__Task brief__: Write the next part of the MTN Sports interview with Montague, picking up after Montague's answer about the canceled Division II women's basketball Elite Eight.

__Provided text__:
━━━━━━━━━━━━━━━━━━━━━━━━━━━━━━

Montague: "They've been there since yesterday (March 15) basically. Sodexo, who's our campus food provider, has been taking them meals. They all filled out a form on preferences, if they had any allergies or anything like that. Starting yesterday (March 15), they've been delivered meals and snacks. I actually went this morning. I helped deliver their breakfast so I could talk to him. I think they're in good spirits. It's confusing and it's a little bit disheartening and frustrating and we understand that, but we're just trying to educate them the best we can, and that it's bigger than even just ourselves -- that we're really trying to have a social responsibility on this as well being overcautious. But so yeah, they're good. They have plenty of food and they have a TV up there and games and things like that. We're in constant contact with them, as our coaches are, too, to see how they're doing and if they need anything."

MTN Sports: And you guys as a university are online-only?

Montague: "We start as of noon today (March 16). We're moving to online only. Originally it was going to be March 23, but we've decided to go online-only as of today. Our rec centers going to be closing as of 2 p.m. today as well through April 15, just taking some precautions on those areas that have a tendency for large groups to gather. We just want to do everything we can to prevent this from spreading. Hopefully we're doing the right thing. We believe we're doing the right thing, and we're really proud. We have so many staff and faculty that's been working really hard to make sure our students and staff and coaches and everybody are being well taken care of."

MTN Sports: You yourself had a big NCAA athletic director's summit coming up?

Montague: "So actually I'm on the national committee for Division II women's basketball, and part of our duty is to go to the Elite Eight in Birmingham, Alabama and help run that tournament, and that has been canceled unfortunately. We're the group that basically decides on the bids for the national tournament for the Division II, and so that is just always a fun event and, you know, heartbreaking for those student-athletes that work so hard to get there. A lot of our basketball teams around the country finished their season, but as you know, so many at all levels were just getting ready to go compete for a championship, and my heart definitely goes out to those students and coaches. But at the same time, it's a game, and I think it's, this is bigger than that and we're doing the right thing to protect our country and the people that live here."

━━━━━━━━━━━━━━━━━━━━━━━━━━━━━━

__Input data__:
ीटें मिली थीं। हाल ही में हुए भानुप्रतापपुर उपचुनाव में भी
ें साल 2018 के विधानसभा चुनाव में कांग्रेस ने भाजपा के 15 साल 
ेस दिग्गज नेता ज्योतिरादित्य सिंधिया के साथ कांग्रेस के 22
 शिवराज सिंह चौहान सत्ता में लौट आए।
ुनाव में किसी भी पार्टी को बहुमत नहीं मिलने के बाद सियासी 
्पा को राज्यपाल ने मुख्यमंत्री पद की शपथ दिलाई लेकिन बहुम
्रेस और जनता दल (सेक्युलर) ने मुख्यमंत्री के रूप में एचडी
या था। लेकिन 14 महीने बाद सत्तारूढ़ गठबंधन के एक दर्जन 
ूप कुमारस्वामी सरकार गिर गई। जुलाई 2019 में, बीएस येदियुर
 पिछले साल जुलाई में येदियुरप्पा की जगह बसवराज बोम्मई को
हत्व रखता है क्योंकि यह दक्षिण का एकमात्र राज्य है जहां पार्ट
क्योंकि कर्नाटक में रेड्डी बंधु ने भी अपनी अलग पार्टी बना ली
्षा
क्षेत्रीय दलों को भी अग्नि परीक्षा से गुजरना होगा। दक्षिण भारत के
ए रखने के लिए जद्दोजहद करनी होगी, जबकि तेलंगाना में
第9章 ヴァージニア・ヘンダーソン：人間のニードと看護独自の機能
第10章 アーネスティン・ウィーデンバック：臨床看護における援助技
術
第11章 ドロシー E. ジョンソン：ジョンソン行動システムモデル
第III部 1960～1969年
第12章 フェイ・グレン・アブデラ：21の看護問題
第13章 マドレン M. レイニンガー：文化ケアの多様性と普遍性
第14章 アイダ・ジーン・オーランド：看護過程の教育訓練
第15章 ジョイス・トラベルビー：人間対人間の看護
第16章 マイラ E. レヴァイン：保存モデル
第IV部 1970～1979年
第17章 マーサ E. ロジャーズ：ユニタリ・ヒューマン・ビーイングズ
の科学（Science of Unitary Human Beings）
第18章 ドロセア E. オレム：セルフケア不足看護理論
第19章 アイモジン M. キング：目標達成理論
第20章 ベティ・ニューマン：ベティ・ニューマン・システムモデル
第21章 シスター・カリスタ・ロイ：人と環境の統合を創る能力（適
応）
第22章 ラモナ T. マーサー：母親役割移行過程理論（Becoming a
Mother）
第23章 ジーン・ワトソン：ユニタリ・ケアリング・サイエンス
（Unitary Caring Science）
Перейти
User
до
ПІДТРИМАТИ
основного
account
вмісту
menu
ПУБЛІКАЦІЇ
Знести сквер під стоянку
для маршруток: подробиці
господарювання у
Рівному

━━━━━━━━━━━━━━━━━━━━━━━━━━━━━━

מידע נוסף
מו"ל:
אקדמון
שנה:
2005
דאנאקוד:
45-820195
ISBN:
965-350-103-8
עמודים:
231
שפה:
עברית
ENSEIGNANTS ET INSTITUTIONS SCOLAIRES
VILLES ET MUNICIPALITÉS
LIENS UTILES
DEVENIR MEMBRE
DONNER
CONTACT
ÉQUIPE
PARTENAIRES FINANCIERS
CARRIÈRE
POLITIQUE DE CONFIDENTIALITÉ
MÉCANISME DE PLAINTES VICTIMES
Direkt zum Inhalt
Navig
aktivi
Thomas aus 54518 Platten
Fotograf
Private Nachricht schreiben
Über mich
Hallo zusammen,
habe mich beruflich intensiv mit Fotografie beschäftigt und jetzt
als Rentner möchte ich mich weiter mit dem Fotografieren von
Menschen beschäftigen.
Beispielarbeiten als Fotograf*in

━━━━━━━━━━━━━━━━━━━━━━━━━━━━━━

__Written answer__:
MTN Sports: You have kids, as well, obviously Shayla here and then your youngest in high school who now is home for the next couple of weeks. What's the home life?

Montague: "Yeah, we're still figuring that out, too. My husband teaches at Skyview (High School) and of course my younger daughter's a junior there and Shayla's here at MSUB. She'll be moving home. She lives here in the residence halls, but she'll be moving home with us now, and I think we'll take that day by day, too. I do think one thing about this is we can step back and spend some time with our families and maybe recharge a little bit and remember what's important and just take it day by day and do the best we can."

MTN Sports: One thing we talked about was the idea of an extra year of eligibility for, is it just the spring sports athletes, I assume?

Montague: "Correct. So the NCAA has come out with an announcement that our spring sport athletes who are affected by the coronavirus ascent, I mean essentially they're losing this season of competition due to the coronavirus, will be able to apply for an extra season of eligibility. So we foresee many of our athletes doing that. I'm sure some might not. You know, we have a lot of seniors who are graduating and ready to move on. So that'll probably be what we'll spend a lot of our time on in the coming weeks is trying to help those students figure out what they want to do and what we need to do to apply to get their season back. But it's just spring sports."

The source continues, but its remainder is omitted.